§ Study text:
>>>
I know that some Nigerian does can sustain a full lactation, we have a Nigerian dairy here in Oregon. If I were to decide to buy one though, I would definately choose from someone milking full lactations with their stock over someone drying them off early every year. Same for any other dairy breed.


----------



## toth boer goats (Jul 20, 2008)

> I'm thinking that there wouldn't be much cheese if Pam was running the dairy.
> Meat goats are cared for very differently than dairy goats though. Meat goats are not bred for sustained milk production. They are bred for enough milk to feed 2 or 3 kids and trouble free udders that dry up well when the kids are weaned.


 LOL yep ...I know..... I was just putting it into another prospective for the non dairy breeders... :laugh:


----------



## DavyHollow (Jul 14, 2011)

our girls are spoiled. They usually kid between may and june, and we stop milking about november october, and breed again in december


----------



## ohiogoatgirl (Jan 31, 2010)
<<<
(Collected data)
>>>
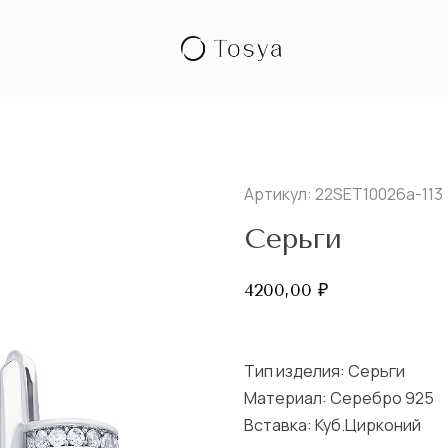
Артикул: 22SET10026a-113
Серьги
4200,00
₽
Тип изделия:
Серьги
Материал: Серебро 925
Вставка:
Куб.Цирконий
<<<
In the goat forum thread, translate this sentence into Spanish: "Meat goats are not bred for sustained milk production."

Las cabras de carne no se crían para una producción de leche sostenida.